Extending this turn-key crew approach to hand-harvested commodities could mean recruiting and training crews in sending countries so that they arrive experienced and ready to work, although equipment may not cross the border. A crew-based approach could take advantage of migrant networks to maintain efficient workforces, recruiting additional workers and training them in the country of origin.
Third is improving recruitment in sending countries. The major issue is an excess supply of workers seeking higher wage jobs abroad, which allows recruiters to charge workers for access to foreign jobs. The ILO and many national governments obligate employers to pay all or most costs for migrant workers, but policing this employer-pays-all-costs requirement in the rural areas where many migrants live is very difficult.
Rather than subsidizing government agencies to create work-ready pools that allow employers to select individual workers, as the US government is doing in Northern Triangle countries, a better approach may be to encourage multinational staffing firms with standards to protect migrant workers to handle more recruitment.
Larger recruiters can afford to invest in systems to screen and train crews of workers, hire staff with language and cultural competencies who understand both the workers and the work, and achieve economies of scale in recruitment. Multi-year certification and multi-year visas reduce costs and worker vulnerability during recruitment, while longer time horizons for recruiters should increase investment in a reputation that recruiters want to protect with compliance.

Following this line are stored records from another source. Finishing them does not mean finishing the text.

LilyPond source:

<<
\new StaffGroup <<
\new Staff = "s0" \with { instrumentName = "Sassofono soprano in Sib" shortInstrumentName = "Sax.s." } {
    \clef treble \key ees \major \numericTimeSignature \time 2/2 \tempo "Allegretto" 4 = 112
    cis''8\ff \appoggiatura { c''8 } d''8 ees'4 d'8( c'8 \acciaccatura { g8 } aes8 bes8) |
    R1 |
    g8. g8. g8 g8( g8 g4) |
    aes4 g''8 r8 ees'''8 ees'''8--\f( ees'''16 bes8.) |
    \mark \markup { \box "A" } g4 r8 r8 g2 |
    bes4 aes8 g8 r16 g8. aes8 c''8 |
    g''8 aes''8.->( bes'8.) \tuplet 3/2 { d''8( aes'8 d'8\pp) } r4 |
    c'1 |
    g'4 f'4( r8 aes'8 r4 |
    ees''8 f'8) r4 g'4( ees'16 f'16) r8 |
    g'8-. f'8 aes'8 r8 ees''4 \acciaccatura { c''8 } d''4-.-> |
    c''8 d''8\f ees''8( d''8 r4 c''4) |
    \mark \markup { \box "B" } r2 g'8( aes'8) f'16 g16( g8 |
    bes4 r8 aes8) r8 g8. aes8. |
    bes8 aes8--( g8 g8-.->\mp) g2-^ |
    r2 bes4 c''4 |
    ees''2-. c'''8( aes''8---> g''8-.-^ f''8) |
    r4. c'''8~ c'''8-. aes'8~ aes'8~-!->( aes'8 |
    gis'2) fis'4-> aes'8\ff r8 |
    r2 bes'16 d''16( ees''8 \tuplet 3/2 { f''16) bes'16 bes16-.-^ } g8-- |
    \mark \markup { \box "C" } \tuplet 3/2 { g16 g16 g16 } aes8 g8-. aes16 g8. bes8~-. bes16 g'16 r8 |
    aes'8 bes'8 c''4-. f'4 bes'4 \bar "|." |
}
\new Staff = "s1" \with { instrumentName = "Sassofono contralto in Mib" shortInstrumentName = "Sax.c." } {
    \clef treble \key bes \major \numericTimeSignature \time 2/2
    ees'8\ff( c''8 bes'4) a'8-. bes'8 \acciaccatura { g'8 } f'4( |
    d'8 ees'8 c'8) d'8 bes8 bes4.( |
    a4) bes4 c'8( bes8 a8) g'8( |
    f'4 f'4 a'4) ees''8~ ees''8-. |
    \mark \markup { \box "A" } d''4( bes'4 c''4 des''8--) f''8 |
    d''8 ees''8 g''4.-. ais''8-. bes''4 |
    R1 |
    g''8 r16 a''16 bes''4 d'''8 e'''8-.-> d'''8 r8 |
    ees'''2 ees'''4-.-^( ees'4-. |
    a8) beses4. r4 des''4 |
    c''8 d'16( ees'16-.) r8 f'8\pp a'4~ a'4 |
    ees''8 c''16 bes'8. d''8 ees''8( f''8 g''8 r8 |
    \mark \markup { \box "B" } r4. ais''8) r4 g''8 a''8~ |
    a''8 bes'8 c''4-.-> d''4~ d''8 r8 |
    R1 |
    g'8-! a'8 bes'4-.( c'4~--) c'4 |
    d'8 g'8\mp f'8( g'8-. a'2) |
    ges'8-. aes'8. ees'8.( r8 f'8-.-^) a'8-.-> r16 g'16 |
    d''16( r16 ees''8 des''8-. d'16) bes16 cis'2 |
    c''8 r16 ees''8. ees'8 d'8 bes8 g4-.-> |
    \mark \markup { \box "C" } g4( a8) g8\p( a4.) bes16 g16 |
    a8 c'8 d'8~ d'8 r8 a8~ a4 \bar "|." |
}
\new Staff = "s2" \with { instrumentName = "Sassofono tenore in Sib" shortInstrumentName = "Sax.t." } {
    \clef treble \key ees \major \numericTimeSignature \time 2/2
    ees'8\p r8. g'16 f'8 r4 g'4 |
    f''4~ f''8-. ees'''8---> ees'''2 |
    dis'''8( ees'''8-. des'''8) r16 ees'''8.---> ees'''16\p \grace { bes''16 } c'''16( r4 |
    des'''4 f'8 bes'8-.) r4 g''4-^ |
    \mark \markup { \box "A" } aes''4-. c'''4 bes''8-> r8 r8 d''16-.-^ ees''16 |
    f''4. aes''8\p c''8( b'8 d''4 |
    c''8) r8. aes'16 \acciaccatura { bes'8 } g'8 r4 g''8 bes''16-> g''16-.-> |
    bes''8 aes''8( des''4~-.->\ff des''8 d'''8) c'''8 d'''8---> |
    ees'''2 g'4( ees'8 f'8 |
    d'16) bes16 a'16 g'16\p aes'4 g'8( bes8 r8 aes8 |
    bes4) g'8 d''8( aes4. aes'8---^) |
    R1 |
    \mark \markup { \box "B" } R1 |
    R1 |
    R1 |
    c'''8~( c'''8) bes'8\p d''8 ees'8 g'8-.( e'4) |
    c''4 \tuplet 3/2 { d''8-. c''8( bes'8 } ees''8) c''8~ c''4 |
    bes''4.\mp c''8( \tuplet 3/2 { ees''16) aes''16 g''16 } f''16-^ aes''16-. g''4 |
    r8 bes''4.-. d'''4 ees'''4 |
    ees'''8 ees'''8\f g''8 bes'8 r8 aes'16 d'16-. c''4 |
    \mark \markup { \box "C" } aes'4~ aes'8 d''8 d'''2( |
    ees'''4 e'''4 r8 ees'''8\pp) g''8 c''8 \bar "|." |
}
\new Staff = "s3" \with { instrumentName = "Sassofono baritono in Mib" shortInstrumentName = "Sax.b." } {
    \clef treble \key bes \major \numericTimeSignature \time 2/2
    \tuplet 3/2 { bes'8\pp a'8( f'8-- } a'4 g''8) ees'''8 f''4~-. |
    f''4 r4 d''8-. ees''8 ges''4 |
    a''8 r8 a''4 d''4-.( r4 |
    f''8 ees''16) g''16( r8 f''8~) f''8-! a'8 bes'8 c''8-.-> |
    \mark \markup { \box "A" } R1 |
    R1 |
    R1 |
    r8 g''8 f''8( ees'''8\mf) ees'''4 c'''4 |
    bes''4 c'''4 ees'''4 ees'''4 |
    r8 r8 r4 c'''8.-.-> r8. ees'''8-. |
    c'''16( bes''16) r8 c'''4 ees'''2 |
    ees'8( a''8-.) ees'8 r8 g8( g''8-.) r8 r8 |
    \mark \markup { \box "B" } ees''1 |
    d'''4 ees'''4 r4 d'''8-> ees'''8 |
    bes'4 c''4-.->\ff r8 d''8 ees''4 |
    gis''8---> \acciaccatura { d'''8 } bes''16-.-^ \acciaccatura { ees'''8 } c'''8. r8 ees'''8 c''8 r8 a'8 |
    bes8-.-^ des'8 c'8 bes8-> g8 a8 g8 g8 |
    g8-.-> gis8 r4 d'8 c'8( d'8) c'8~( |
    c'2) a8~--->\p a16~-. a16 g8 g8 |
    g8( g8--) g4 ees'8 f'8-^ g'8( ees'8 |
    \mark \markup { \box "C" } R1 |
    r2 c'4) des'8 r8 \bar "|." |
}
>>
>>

The net effect of multi-year certification and visas, work-ready crews, and fewer and larger recruiters could be to transform the H-2A program from over 15,000 applications each requesting 20 H-2A workers to fewer and larger firms that request more workers. If these fewer and larger recruiters develop procedures to comply with labor laws and regulations, DOL can more efficiently process applications and enforce compliance while recruiters achieve economies of scale. Multi-year crew-based work schedules organized by fewer and larger recruiters could generate the win-win outcomes long sought by employers and workers as well as labor-sending and -receiving governments.
Outlook: The H-2A program appears poised to continue expanding in 2022 despite a six percent increase in the AEWR to an average $15.56; the AEWR ranges from a low of $12 in the southeastern states to about $17.50 in CA, OR, and WA. Farm employers are seeking changes to the FWMA in the Senate that could slow the increase in AEWRs. Such changes could be opposed by worker advocates, reducing prospects for a legalization and modified H-2A program.
As the Congressional debate continues, more farm employers (including labor contractors) are building housing in order to employ H-2A workers. At the same time, sharp increases in farm labor costs are accelerating efforts to change farming systems in ways that facilitate labor-saving mechanization and encouraging more imports of fresh fruits and vegetables from abroad, especially from Mexico, the source of half of US fresh fruit and three-fourths of US fresh vegetable imports.